## WRITTEN TASK
What follows is a block of records; restate each one word for word.
*** GIVEN ENTRIES Section Begins ***
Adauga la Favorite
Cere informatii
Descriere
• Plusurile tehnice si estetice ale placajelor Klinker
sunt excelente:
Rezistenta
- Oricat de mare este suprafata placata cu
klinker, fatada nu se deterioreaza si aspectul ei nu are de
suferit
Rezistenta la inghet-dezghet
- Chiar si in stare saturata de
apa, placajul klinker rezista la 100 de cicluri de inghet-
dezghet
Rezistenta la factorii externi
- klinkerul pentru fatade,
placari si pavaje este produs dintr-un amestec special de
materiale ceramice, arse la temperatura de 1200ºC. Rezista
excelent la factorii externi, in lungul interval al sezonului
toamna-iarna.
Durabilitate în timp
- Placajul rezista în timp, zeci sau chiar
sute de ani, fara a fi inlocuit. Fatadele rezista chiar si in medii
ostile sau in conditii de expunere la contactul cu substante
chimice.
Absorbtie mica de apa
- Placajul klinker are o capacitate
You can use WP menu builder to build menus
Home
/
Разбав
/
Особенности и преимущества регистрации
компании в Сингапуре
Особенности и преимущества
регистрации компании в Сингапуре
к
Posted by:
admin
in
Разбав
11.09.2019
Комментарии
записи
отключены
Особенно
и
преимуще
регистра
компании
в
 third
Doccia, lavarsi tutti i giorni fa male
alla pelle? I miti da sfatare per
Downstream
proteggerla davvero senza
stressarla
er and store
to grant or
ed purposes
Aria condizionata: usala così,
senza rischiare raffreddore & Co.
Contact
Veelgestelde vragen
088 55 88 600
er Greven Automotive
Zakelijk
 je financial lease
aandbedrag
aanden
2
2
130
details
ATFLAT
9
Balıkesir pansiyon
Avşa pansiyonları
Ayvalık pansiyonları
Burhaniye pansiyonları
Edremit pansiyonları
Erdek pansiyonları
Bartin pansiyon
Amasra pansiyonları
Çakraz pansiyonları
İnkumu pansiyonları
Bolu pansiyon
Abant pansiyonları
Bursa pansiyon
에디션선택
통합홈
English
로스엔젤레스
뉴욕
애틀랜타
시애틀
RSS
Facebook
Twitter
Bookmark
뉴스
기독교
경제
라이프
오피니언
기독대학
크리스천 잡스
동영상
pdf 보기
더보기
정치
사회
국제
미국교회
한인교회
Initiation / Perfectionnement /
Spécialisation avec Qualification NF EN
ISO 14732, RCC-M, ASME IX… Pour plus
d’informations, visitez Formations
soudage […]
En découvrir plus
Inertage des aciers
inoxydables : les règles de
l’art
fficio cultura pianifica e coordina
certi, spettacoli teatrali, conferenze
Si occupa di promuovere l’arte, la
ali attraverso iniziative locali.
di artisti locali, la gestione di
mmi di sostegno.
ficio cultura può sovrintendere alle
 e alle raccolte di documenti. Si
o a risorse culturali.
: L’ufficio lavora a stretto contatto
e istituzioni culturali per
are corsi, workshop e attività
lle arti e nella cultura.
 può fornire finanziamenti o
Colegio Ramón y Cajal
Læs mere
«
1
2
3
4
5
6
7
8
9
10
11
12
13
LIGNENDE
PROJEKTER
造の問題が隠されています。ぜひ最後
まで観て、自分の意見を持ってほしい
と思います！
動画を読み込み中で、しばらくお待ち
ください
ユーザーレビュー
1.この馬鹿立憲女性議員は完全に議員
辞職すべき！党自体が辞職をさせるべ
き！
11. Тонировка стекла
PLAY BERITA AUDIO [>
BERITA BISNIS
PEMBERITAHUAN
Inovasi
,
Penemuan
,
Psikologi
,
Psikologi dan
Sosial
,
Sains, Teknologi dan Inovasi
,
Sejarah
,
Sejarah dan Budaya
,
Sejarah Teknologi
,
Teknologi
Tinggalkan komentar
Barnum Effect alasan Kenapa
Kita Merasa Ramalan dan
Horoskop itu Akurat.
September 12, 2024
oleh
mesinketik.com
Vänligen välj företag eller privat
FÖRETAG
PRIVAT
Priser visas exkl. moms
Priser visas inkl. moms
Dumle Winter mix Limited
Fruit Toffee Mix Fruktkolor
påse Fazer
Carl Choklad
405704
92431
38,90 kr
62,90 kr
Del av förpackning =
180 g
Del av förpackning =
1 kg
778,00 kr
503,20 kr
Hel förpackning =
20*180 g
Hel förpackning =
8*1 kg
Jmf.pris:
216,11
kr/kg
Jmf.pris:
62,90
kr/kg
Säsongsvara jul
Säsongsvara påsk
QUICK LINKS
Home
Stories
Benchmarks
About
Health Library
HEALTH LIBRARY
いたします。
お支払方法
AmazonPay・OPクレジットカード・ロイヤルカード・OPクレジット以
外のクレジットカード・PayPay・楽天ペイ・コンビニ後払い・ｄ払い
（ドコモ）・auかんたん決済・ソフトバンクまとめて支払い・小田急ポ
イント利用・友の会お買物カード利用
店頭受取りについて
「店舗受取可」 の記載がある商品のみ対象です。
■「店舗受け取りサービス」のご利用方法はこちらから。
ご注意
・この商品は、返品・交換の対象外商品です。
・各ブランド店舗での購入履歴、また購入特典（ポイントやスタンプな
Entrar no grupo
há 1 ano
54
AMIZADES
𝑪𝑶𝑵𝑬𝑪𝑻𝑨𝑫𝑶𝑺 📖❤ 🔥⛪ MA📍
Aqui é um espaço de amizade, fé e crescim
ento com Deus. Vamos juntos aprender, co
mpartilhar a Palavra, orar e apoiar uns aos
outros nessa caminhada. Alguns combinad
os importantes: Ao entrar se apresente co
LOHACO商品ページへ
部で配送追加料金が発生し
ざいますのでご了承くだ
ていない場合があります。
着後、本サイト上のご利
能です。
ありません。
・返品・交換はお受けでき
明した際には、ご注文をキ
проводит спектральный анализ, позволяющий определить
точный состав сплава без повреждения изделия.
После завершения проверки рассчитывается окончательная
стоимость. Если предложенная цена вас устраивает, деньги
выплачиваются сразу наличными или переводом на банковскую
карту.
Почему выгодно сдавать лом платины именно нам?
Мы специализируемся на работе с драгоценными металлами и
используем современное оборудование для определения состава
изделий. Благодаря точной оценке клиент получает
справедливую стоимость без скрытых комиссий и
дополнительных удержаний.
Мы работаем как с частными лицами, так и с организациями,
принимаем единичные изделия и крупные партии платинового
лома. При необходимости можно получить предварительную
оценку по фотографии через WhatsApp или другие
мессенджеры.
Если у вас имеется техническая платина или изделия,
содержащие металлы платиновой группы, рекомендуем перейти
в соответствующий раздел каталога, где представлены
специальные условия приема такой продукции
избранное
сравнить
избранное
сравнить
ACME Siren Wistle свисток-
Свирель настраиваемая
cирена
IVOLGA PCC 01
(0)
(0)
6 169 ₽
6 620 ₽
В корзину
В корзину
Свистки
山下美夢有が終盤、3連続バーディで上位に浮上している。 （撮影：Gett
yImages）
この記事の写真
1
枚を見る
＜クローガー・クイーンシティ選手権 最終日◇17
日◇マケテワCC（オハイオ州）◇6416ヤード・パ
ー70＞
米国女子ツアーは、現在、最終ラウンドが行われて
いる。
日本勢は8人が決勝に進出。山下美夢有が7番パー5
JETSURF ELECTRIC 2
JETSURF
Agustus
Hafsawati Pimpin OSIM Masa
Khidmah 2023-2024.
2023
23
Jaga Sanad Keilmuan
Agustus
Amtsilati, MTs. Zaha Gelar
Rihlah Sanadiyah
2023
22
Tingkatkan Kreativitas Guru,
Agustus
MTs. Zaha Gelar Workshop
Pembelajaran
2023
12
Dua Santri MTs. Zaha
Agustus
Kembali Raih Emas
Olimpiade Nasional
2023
*** GIVEN ENTRIES Section Ends ***
## PROBLEM SOLUTION
Adauga la Favorite
Cere informatii
Descriere
• Plusurile tehnice si estetice ale placajelor Klinker
sunt excelente:
Rezistenta
- Oricat de mare este suprafata placata cu
klinker, fatada nu se deterioreaza si aspectul ei nu are de
suferit
Rezistenta la inghet-dezghet
- Chiar si in stare saturata de
apa, placajul klinker rezista la 100 de cicluri de inghet-
dezghet
Rezistenta la factorii externi
- klinkerul pentru fatade,
placari si pavaje este produs dintr-un amestec special de
materiale ceramice, arse la temperatura de 1200ºC. Rezista
excelent la factorii externi, in lungul interval al sezonului
toamna-iarna.
Durabilitate în timp
- Placajul rezista în timp, zeci sau chiar
sute de ani, fara a fi inlocuit. Fatadele rezista chiar si in medii
ostile sau in conditii de expunere la contactul cu substante
chimice.
Absorbtie mica de apa
- Placajul klinker are o capacitate
You can use WP menu builder to build menus
Home
/
Разбав
/
Особенности и преимущества регистрации
компании в Сингапуре
Особенности и преимущества
регистрации компании в Сингапуре
к
Posted by:
admin
in
Разбав
11.09.2019
Комментарии
записи
отключены
Особенно
и
преимуще
регистра
компании
в
 third
Doccia, lavarsi tutti i giorni fa male
alla pelle? I miti da sfatare per
Downstream
proteggerla davvero senza
stressarla
er and store
to grant or
ed purposes
Aria condizionata: usala così,
senza rischiare raffreddore & Co.
Contact
Veelgestelde vragen
088 55 88 600
er Greven Automotive
Zakelijk
 je financial lease
aandbedrag
aanden
2
2
130
details
ATFLAT
9
Balıkesir pansiyon
Avşa pansiyonları
Ayvalık pansiyonları
Burhaniye pansiyonları
Edremit pansiyonları
Erdek pansiyonları
Bartin pansiyon
Amasra pansiyonları
Çakraz pansiyonları
İnkumu pansiyonları
Bolu pansiyon
Abant pansiyonları
Bursa pansiyon
에디션선택
통합홈
English
로스엔젤레스
뉴욕
애틀랜타
시애틀
RSS
Facebook
Twitter
Bookmark
뉴스
기독교
경제
라이프
오피니언
기독대학
크리스천 잡스
동영상
pdf 보기
더보기
정치
사회
국제
미국교회
한인교회
Initiation / Perfectionnement /
Spécialisation avec Qualification NF EN
ISO 14732, RCC-M, ASME IX… Pour plus
d’informations, visitez Formations
soudage […]
En découvrir plus
Inertage des aciers
inoxydables : les règles de
l’art
fficio cultura pianifica e coordina
certi, spettacoli teatrali, conferenze
Si occupa di promuovere l’arte, la
ali attraverso iniziative locali.
di artisti locali, la gestione di
mmi di sostegno.
ficio cultura può sovrintendere alle
 e alle raccolte di documenti. Si
o a risorse culturali.
: L’ufficio lavora a stretto contatto
e istituzioni culturali per
are corsi, workshop e attività
lle arti e nella cultura.
 può fornire finanziamenti o
Colegio Ramón y Cajal
Læs mere
«
1
2
3
4
5
6
7
8
9
10
11
12
13
LIGNENDE
PROJEKTER
造の問題が隠されています。ぜひ最後
まで観て、自分の意見を持ってほしい
と思います！
動画を読み込み中で、しばらくお待ち
ください
ユーザーレビュー
1.この馬鹿立憲女性議員は完全に議員
辞職すべき！党自体が辞職をさせるべ
き！
11. Тонировка стекла
PLAY BERITA AUDIO [>
BERITA BISNIS
PEMBERITAHUAN
Inovasi
,
Penemuan
,
Psikologi
,
Psikologi dan
Sosial
,
Sains, Teknologi dan Inovasi
,
Sejarah
,
Sejarah dan Budaya
,
Sejarah Teknologi
,
Teknologi
Tinggalkan komentar
Barnum Effect alasan Kenapa
Kita Merasa Ramalan dan
Horoskop itu Akurat.
September 12, 2024
oleh
mesinketik.com
Vänligen välj företag eller privat
FÖRETAG
PRIVAT
Priser visas exkl. moms
Priser visas inkl. moms
Dumle Winter mix Limited
Fruit Toffee Mix Fruktkolor
påse Fazer
Carl Choklad
405704
92431
38,90 kr
62,90 kr
Del av förpackning =
180 g
Del av förpackning =
1 kg
778,00 kr
503,20 kr
Hel förpackning =
20*180 g
Hel förpackning =
8*1 kg
Jmf.pris:
216,11
kr/kg
Jmf.pris:
62,90
kr/kg
Säsongsvara jul
Säsongsvara påsk
QUICK LINKS
Home
Stories
Benchmarks
About
Health Library
HEALTH LIBRARY
いたします。
お支払方法
AmazonPay・OPクレジットカード・ロイヤルカード・OPクレジット以
外のクレジットカード・PayPay・楽天ペイ・コンビニ後払い・ｄ払い
（ドコモ）・auかんたん決済・ソフトバンクまとめて支払い・小田急ポ
イント利用・友の会お買物カード利用
店頭受取りについて
「店舗受取可」 の記載がある商品のみ対象です。
■「店舗受け取りサービス」のご利用方法はこちらから。
ご注意
・この商品は、返品・交換の対象外商品です。
・各ブランド店舗での購入履歴、また購入特典（ポイントやスタンプな
Entrar no grupo
há 1 ano
54
AMIZADES
𝑪𝑶𝑵𝑬𝑪𝑻𝑨𝑫𝑶𝑺 📖❤ 🔥⛪ MA📍
Aqui é um espaço de amizade, fé e crescim
ento com Deus. Vamos juntos aprender, co
mpartilhar a Palavra, orar e apoiar uns aos
outros nessa caminhada. Alguns combinad
os importantes: Ao entrar se apresente co
LOHACO商品ページへ
部で配送追加料金が発生し
ざいますのでご了承くだ
ていない場合があります。
着後、本サイト上のご利
能です。
ありません。
・返品・交換はお受けでき
明した際には、ご注文をキ
проводит спектральный анализ, позволяющий определить
точный состав сплава без повреждения изделия.
После завершения проверки рассчитывается окончательная
стоимость. Если предложенная цена вас устраивает, деньги
выплачиваются сразу наличными или переводом на банковскую
карту.
Почему выгодно сдавать лом платины именно нам?
Мы специализируемся на работе с драгоценными металлами и
используем современное оборудование для определения состава
изделий. Благодаря точной оценке клиент получает
справедливую стоимость без скрытых комиссий и
дополнительных удержаний.
Мы работаем как с частными лицами, так и с организациями,
принимаем единичные изделия и крупные партии платинового
лома. При необходимости можно получить предварительную
оценку по фотографии через WhatsApp или другие
мессенджеры.
Если у вас имеется техническая платина или изделия,
содержащие металлы платиновой группы, рекомендуем перейти
в соответствующий раздел каталога, где представлены
специальные условия приема такой продукции
избранное
сравнить
избранное
сравнить
ACME Siren Wistle свисток-
Свирель настраиваемая
cирена
IVOLGA PCC 01
(0)
(0)
6 169 ₽
6 620 ₽
В корзину
В корзину
Свистки
山下美夢有が終盤、3連続バーディで上位に浮上している。 （撮影：Gett
yImages）
この記事の写真
1
枚を見る
＜クローガー・クイーンシティ選手権 最終日◇17
日◇マケテワCC（オハイオ州）◇6416ヤード・パ
ー70＞
米国女子ツアーは、現在、最終ラウンドが行われて
いる。
日本勢は8人が決勝に進出。山下美夢有が7番パー5
JETSURF ELECTRIC 2
JETSURF
Agustus
Hafsawati Pimpin OSIM Masa
Khidmah 2023-2024.
2023
23
Jaga Sanad Keilmuan
Agustus
Amtsilati, MTs. Zaha Gelar
Rihlah Sanadiyah
2023
22
Tingkatkan Kreativitas Guru,
Agustus
MTs. Zaha Gelar Workshop
Pembelajaran
2023
12
Dua Santri MTs. Zaha
Agustus
Kembali Raih Emas
Olimpiade Nasional
2023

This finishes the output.